Nevertheless, the method described above provides useful objective information on the performance of a voice activity detection, it is only an approximate measure of the subjective impact. For example, the impact angeschnittener language sections can sometimes be hidden, depending on the type of selected comfort noise generator by the presence of background noise, which some measured with objective tests incisions in language sections are not really noticeable. Therefore, it is important to undergo speech pause detections subjective tests, mainly to ensure the acceptability of the perceived cuts. This type of testing requires a certain number of listeners the evaluation of recordings with the recognition results of the test method. The listener must evaluate the following features:

• Quality;
• Intelligibility;
• Audibility of incisions.

These ratings obtained by listening to some speech sequences are then used to calculate the average results for each enumerated above features and thereby to obtain an overall assessment of the behavior of the tested speech pause detection.
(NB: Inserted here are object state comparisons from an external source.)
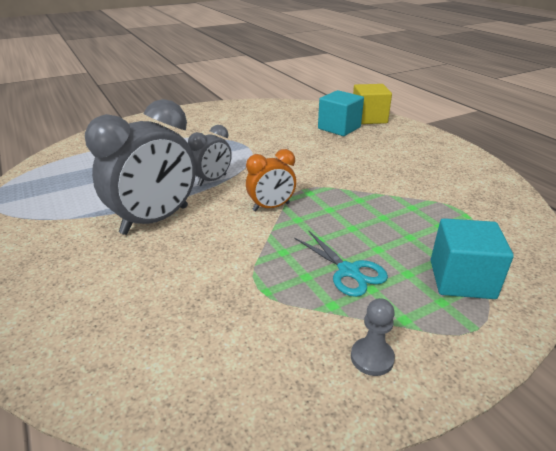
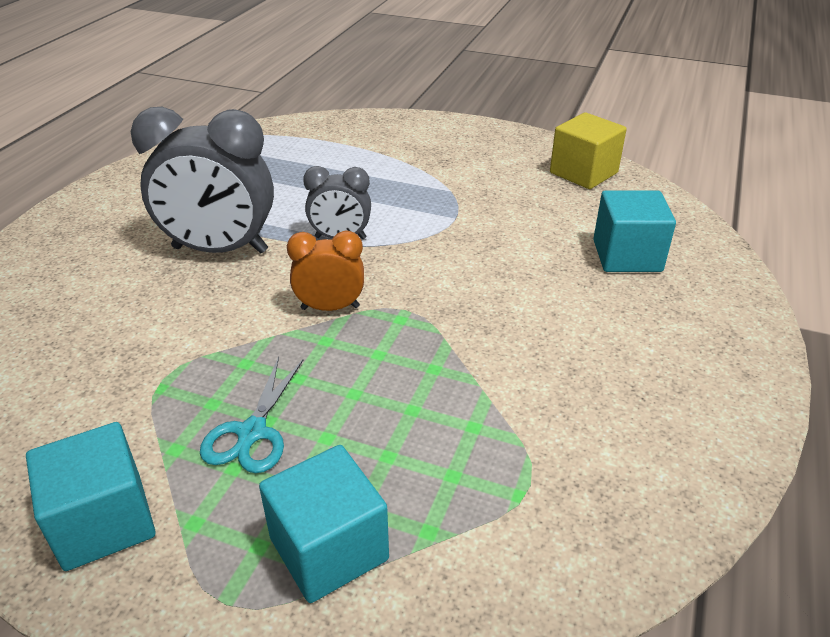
camera: 50 degrees right, 5 degrees up
orange clock [246,149,296,211] -> orange clock turned 150 degrees clockwise [287,231,364,311]
grey pawn [351,298,395,376] -> turquoise cube [26,422,156,571]
yellow cube [353,84,392,124] -> yellow cube moved to [550,112,627,189]

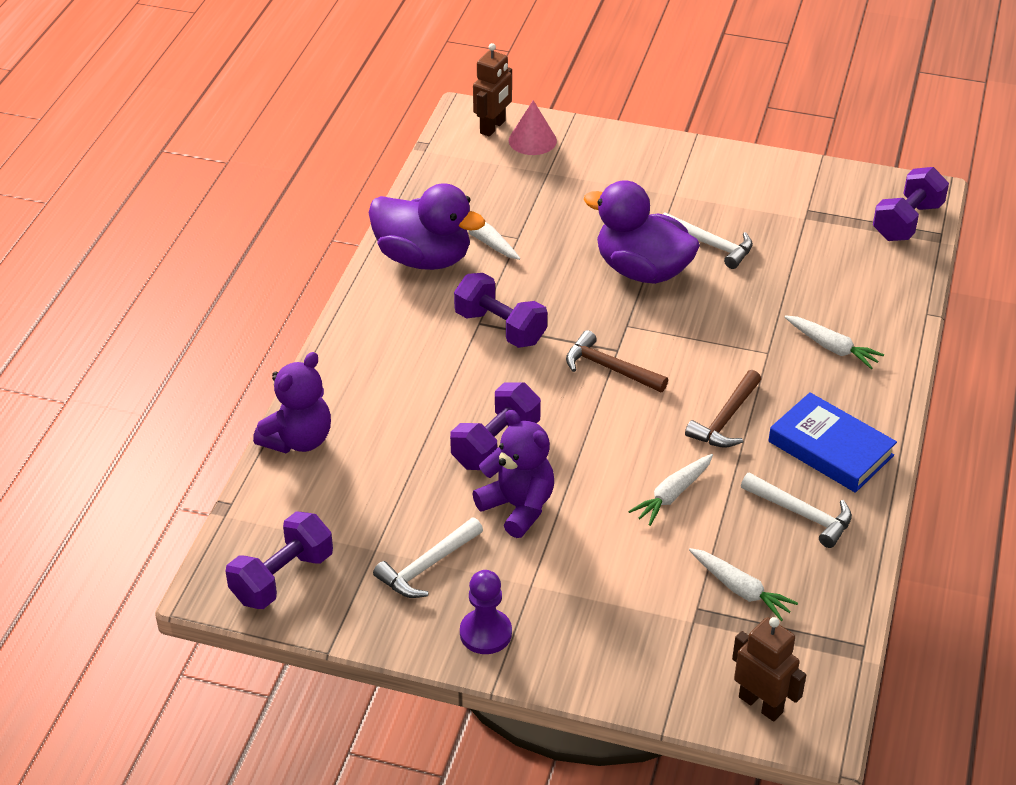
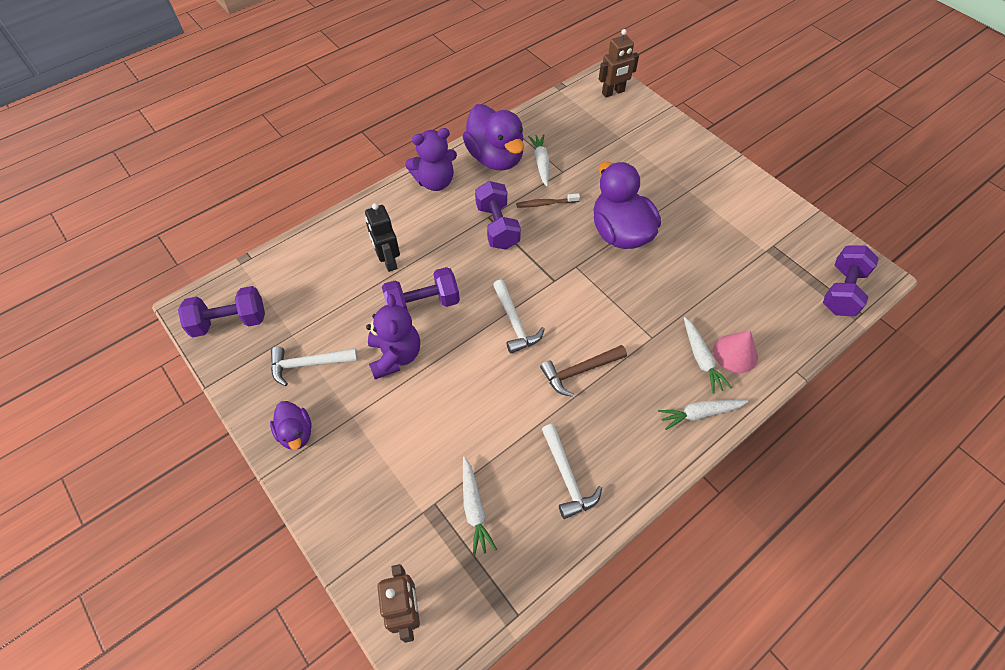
camera: 35 degrees right, 15 degrees up
purple teddy bear [253,352,331,453] -> purple teddy bear moved to [405,128,457,191]
purple pawn [460,570,512,654] -> purple duck [270,401,312,450]
pink cone [509,100,557,155] -> pink cone moved to [713,330,758,373]
brown hammer [566,330,668,392] -> none
white carrot [628,454,713,526] -> white carrot moved to [658,400,748,430]
white hammer [663,212,753,269] -> white hammer moved to [493,279,544,354]
blue book [768,392,897,493] -> none
purple dumbbell [873,167,949,241] -> purple dumbbell turned 45 degrees counterclockwise [823,246,879,316]
none -> black robot [365,203,400,272]
none -> brown toothbrush [516,193,580,208]

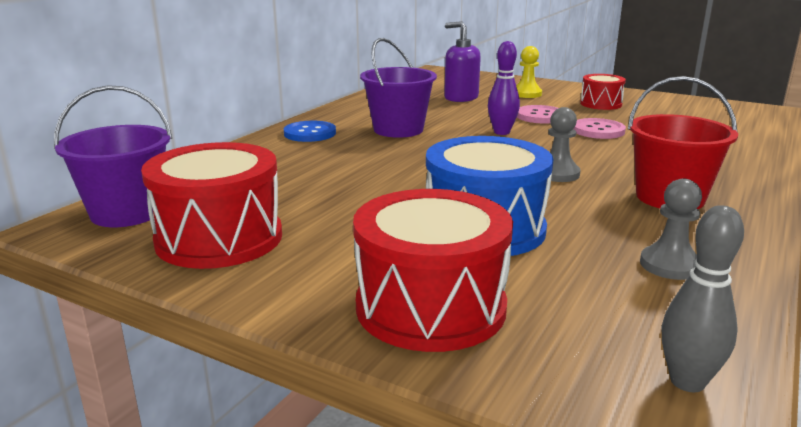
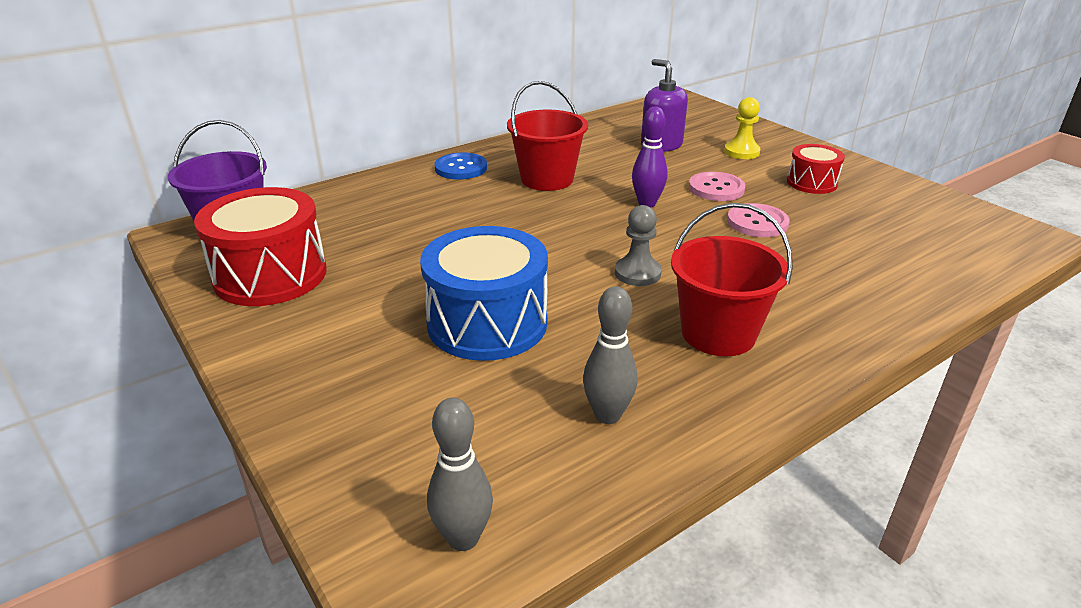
camera: 25 degrees right, 10 degrees up
red drum [353,189,513,352] -> none
purple bucket [360,38,437,138] -> red bucket [507,81,588,191]
grey pawn [640,179,702,280] -> grey bowling pin [583,286,638,424]

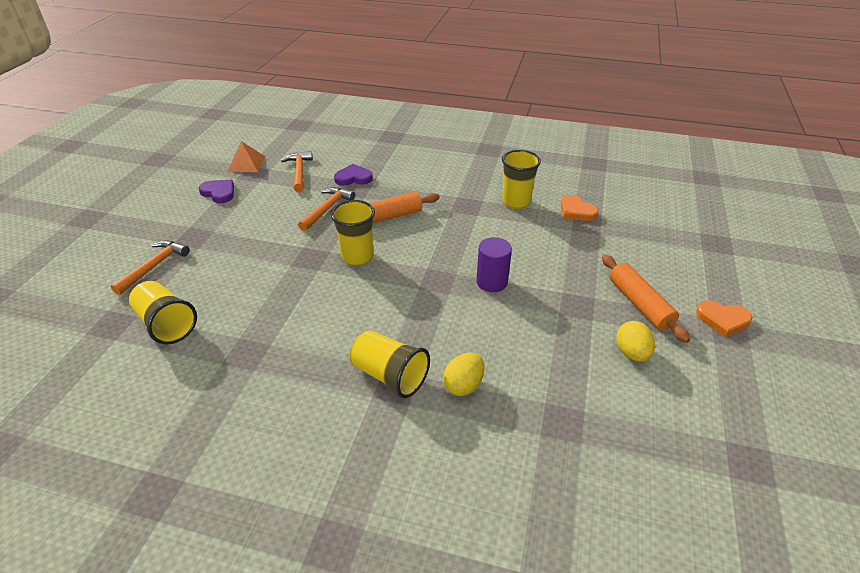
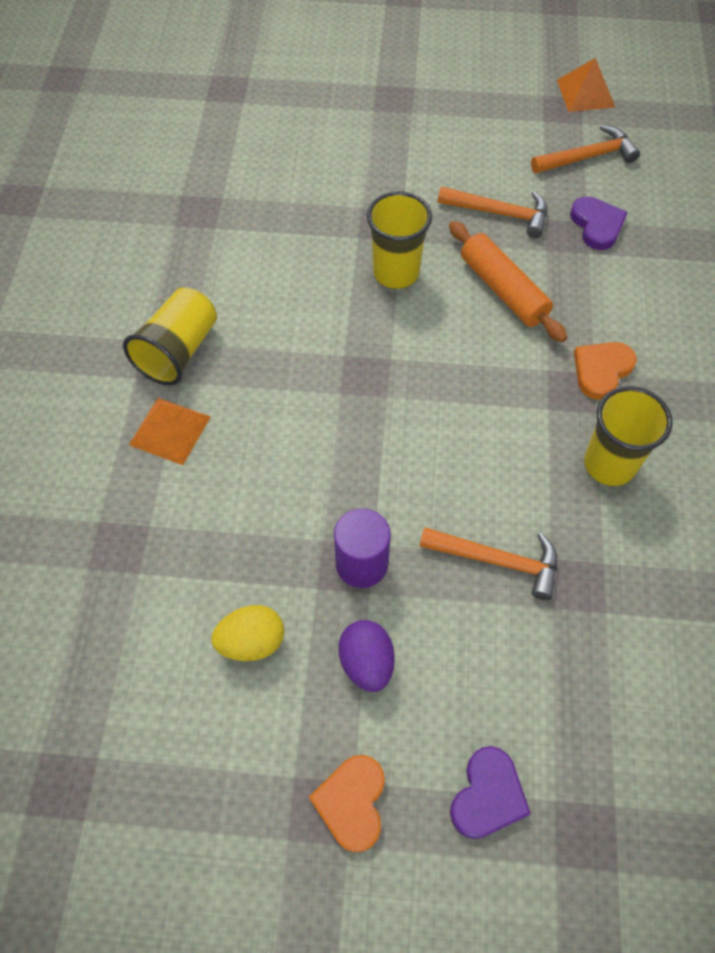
camera: 80 degrees right, 20 degrees up
orange hammer [111,240,190,295] -> orange hammer moved to [419,527,557,600]
yellow cup [129,281,197,344] -> none
purple heart [199,180,234,203] -> purple heart moved to [450,746,531,839]
yellow egg [443,353,484,396] -> orange pyramid [129,398,211,465]
purple cylinder [476,237,512,292] -> purple cylinder moved to [334,508,391,588]
orange heart [561,195,599,221] -> orange heart moved to [574,342,637,400]
orange rolling pin [602,255,690,343] -> purple egg [338,620,395,692]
So while objective methods in an initial stage of development are very useful to check the quality of a voice activity detection, subjective methods are more meaningful. However, since they are more expensive ( because they require the participation of a certain number of people over a few days ), they are generally used only when a proposal is in the standardization.

Implementations

• An early standardized voice activity detection is developed in 1991 by British Telecom for use in the pan-European digital mobile network method. It uses the basis of trained speech pause sections inverse filtering to filter out background noise and reliable then to decide based on a simple level threshold if a voice is present.
• The G.729 standard, calculates the following features for its voice activity detection: Line Spectral Frequencies, whole band energy, the lower part of the band energy (<1 kHz ), and zero crossing rate. It is a simple classification one with a fixed decision threshold in the space that define these features, and then performs smoothing and dynamic corrections to this estimate.
• The GSM standard developed by ETSI contains two options for voice activity detection. The first method calculates the signal to noise ratio in nine frequency bands and applies a threshold to these values. The second method calculates different parameters: energy density of the channel measurement parameters of the voice and energy density of the noise. It then applies a threshold to the speech signal parameters, which is changed by the estimated signal to noise ratio.
• The Speex audio compressor library uses as a named Improved Minima Controlled Recursive Averaging procedure that uses a smoothed representation of the spectral energy distribution and then searches for the minima of a smoothed periodogram. As of version 1.2, it was, according to the author by a botched solution (English original: " kludge " ) replaced.